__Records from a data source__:
%%
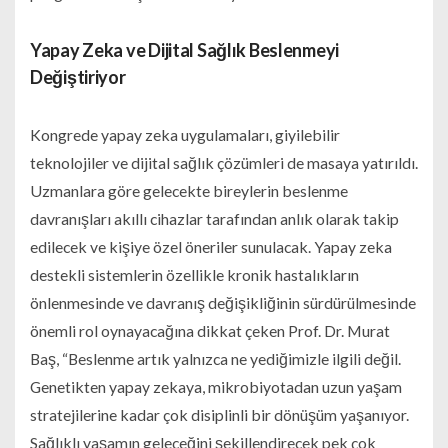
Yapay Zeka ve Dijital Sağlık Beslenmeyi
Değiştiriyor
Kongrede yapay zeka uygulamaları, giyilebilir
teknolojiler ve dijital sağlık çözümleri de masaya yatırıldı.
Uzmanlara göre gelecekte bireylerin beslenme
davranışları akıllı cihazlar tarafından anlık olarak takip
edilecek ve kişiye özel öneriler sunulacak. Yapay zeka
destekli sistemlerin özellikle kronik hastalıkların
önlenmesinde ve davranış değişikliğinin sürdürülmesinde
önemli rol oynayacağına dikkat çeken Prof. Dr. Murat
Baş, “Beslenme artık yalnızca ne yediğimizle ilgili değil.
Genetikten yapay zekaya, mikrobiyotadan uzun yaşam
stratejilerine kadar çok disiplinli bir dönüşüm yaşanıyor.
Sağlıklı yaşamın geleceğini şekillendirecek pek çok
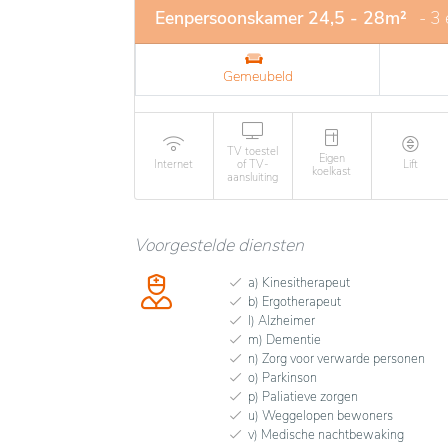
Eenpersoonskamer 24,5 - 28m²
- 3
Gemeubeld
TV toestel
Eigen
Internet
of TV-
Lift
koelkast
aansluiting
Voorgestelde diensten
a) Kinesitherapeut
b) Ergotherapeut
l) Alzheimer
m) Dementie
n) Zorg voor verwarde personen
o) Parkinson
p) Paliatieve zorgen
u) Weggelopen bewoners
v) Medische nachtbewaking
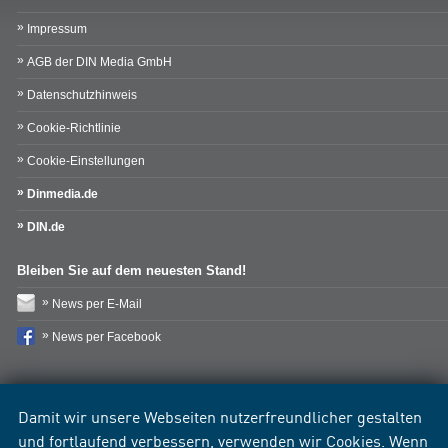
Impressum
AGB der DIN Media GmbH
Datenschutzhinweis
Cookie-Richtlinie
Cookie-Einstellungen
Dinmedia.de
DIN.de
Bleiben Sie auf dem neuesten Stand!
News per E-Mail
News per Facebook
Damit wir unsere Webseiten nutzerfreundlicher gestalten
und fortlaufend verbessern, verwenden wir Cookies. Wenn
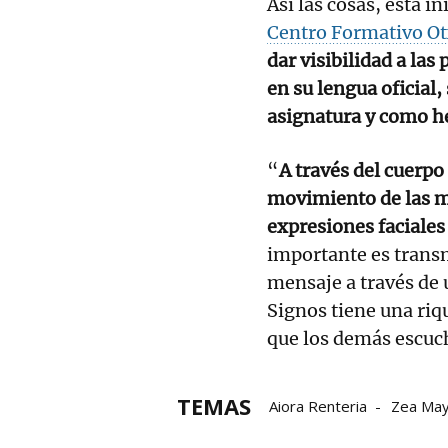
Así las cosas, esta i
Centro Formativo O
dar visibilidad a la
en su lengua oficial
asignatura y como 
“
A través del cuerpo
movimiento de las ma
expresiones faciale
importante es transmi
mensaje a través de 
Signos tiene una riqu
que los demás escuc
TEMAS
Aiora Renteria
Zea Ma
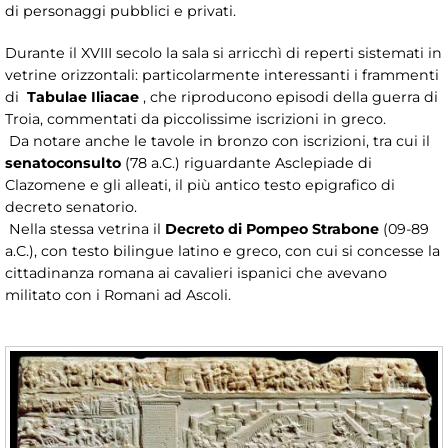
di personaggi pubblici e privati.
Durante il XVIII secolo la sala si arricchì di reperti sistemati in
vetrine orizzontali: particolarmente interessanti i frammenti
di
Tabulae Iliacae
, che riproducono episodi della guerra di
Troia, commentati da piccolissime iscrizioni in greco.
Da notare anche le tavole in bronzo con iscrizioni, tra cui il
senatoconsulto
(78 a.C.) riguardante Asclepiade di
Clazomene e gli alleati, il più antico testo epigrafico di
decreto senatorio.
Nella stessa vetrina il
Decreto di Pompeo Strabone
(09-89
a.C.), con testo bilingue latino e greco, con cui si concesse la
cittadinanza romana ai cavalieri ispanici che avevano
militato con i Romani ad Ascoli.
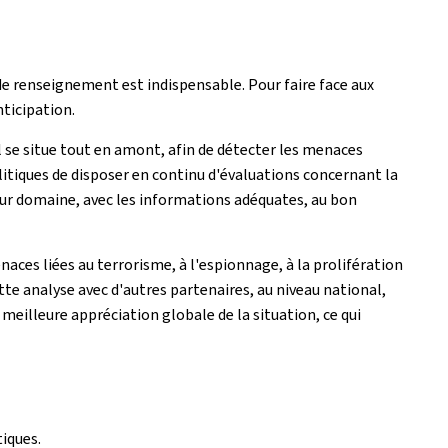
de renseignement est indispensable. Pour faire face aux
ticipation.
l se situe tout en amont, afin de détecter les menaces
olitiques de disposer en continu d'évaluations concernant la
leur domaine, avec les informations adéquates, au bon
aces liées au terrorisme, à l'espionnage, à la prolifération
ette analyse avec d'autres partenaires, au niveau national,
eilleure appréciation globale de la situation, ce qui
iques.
%%
%%
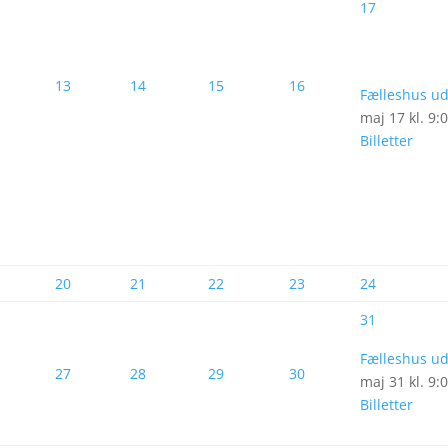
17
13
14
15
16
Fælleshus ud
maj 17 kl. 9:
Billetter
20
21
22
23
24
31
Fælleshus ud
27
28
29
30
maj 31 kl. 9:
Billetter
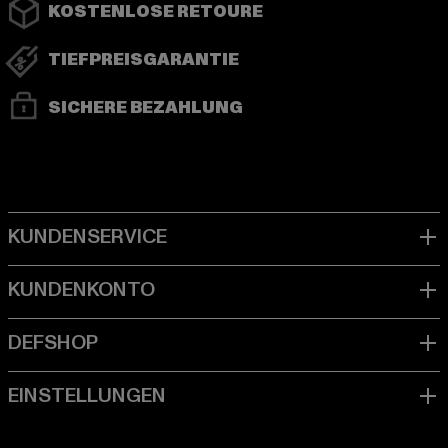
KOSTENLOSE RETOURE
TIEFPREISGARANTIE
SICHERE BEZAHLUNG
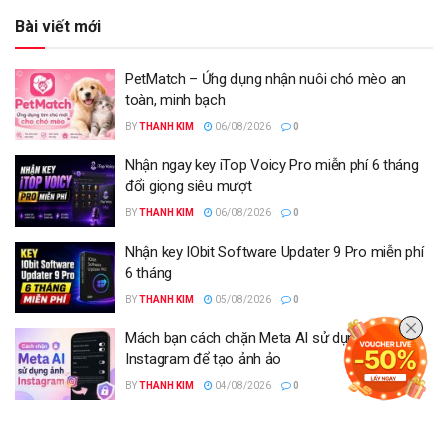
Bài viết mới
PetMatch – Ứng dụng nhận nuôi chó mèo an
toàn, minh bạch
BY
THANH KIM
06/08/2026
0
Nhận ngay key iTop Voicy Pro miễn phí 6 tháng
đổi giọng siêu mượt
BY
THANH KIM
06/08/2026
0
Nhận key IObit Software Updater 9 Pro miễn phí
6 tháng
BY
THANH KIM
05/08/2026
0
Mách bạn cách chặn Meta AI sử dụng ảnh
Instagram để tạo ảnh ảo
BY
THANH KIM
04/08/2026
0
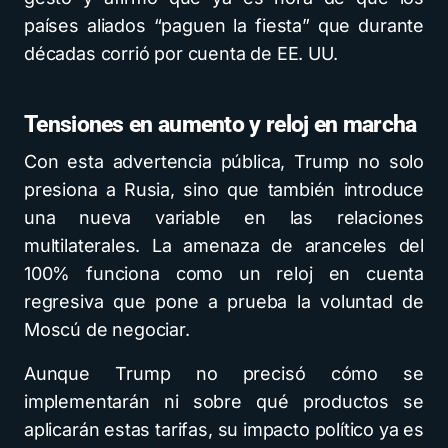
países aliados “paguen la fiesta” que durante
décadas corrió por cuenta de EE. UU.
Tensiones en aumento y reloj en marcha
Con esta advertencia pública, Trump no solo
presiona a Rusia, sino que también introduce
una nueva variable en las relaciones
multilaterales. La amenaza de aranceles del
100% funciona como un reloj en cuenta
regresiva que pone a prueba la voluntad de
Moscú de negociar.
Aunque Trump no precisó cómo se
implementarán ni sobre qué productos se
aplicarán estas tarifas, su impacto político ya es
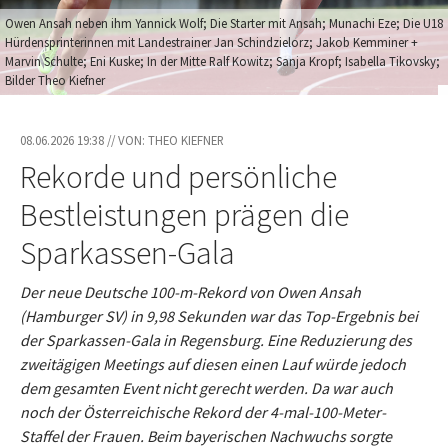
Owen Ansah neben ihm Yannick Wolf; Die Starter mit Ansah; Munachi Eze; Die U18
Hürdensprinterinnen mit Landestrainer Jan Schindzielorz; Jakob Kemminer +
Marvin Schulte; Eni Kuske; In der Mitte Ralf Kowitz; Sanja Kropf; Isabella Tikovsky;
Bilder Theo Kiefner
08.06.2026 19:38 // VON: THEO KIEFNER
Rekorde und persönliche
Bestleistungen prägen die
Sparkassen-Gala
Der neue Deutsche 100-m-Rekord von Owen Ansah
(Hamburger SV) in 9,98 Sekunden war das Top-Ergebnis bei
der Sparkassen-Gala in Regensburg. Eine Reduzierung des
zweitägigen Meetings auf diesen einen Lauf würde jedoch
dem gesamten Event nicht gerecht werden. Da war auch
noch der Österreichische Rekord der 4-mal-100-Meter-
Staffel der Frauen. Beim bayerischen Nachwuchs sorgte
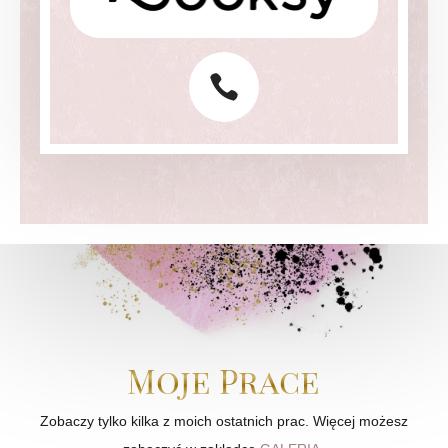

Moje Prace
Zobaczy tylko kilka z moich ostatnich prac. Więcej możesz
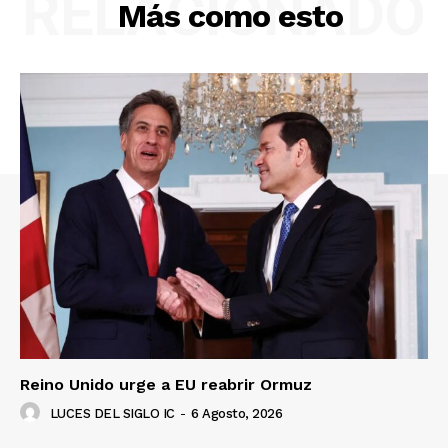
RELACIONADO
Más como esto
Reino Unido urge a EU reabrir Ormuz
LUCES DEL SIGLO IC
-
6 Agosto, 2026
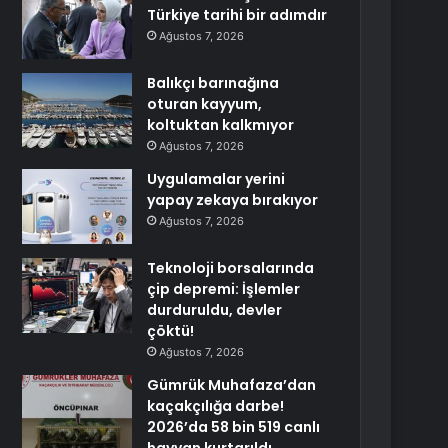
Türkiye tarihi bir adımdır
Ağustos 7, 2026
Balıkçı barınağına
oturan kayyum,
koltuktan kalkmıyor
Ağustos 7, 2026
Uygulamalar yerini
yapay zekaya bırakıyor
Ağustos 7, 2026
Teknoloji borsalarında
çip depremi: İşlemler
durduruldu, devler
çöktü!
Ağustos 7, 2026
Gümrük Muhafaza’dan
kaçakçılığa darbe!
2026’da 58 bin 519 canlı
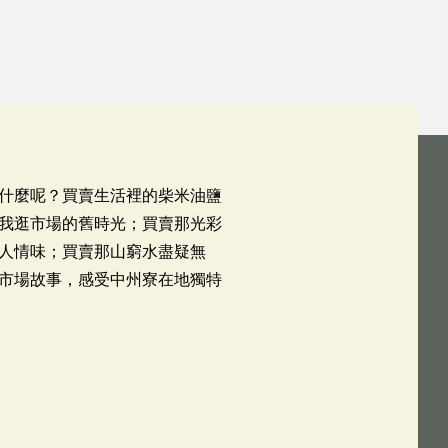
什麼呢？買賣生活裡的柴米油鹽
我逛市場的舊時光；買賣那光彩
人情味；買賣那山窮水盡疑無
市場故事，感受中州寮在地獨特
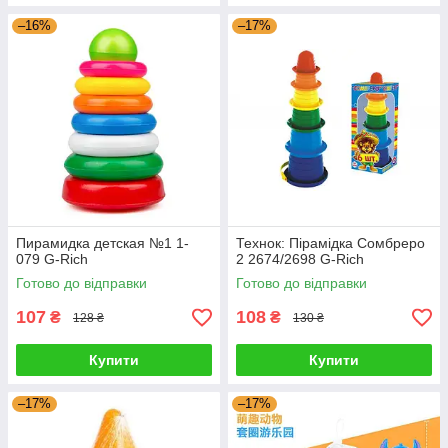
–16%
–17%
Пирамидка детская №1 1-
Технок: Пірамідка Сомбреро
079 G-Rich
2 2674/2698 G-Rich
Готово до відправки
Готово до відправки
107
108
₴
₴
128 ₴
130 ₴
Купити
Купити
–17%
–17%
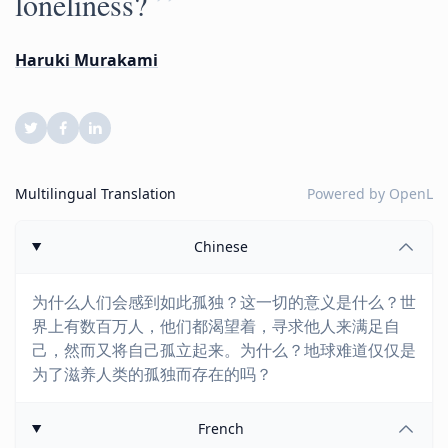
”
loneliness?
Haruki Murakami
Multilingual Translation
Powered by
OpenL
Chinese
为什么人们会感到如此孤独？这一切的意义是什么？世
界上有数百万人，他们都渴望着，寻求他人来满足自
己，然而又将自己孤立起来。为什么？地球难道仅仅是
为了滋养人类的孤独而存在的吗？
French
%%
Once you have counted the lines of the data that contain the word "tháng", please reply with that number alone.

__TASK RESPONSE__:
2